Dataset items:
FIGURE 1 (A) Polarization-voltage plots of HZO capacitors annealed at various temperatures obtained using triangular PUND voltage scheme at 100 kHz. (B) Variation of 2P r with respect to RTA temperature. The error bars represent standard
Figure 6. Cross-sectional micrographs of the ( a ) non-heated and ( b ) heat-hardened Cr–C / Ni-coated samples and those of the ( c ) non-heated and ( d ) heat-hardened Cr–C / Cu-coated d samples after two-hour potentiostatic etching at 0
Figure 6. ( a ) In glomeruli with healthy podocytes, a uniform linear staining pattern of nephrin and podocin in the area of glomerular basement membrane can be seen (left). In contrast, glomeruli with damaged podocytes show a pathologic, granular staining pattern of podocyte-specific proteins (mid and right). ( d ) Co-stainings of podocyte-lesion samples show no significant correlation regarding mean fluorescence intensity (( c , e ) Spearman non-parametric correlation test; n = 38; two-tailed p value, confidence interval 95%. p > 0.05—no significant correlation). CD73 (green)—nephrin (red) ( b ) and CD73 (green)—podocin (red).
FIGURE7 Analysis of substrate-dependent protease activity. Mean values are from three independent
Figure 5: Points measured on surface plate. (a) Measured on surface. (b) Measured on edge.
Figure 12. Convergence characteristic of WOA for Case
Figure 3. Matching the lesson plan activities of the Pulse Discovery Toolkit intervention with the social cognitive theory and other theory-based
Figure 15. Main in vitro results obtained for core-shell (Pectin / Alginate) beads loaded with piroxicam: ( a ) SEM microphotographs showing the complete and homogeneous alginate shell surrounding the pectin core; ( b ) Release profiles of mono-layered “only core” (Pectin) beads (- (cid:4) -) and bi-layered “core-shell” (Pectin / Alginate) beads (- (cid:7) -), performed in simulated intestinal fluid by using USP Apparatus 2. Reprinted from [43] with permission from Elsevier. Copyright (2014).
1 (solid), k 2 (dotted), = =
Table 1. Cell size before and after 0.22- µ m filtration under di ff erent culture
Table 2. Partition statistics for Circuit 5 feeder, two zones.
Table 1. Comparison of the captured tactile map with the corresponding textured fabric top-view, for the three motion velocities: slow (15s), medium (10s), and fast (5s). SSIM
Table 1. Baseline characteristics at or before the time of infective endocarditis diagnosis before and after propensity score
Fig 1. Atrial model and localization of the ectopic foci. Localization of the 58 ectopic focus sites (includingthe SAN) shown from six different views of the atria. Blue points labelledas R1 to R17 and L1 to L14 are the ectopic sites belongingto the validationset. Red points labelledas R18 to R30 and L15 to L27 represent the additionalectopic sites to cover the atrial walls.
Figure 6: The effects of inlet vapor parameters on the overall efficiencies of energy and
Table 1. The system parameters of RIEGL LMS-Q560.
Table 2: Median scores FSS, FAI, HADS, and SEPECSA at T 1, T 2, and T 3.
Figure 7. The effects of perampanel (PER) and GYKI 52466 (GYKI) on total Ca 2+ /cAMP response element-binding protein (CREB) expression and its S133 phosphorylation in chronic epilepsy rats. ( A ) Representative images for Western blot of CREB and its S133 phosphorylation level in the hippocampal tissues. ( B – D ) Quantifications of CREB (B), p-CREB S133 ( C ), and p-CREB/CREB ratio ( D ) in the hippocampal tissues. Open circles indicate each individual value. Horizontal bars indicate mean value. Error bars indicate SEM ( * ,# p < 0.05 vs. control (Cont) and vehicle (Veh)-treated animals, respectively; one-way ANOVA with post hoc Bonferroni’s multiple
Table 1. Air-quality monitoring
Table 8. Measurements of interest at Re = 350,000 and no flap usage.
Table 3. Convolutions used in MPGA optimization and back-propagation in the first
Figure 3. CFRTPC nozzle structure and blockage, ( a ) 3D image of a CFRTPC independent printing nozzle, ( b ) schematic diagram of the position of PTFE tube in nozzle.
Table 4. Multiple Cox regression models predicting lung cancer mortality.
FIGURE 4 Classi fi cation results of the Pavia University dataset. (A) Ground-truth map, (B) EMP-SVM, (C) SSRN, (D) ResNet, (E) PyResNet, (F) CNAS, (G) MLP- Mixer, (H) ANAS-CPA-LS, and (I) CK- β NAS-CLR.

AIM OF THE EXERCISE: All lines above that include the word "parameters" should be located and copied.

RESULT:
Figure 6: The effects of inlet vapor parameters on the overall efficiencies of energy and
Table 1. The system parameters of RIEGL LMS-Q560.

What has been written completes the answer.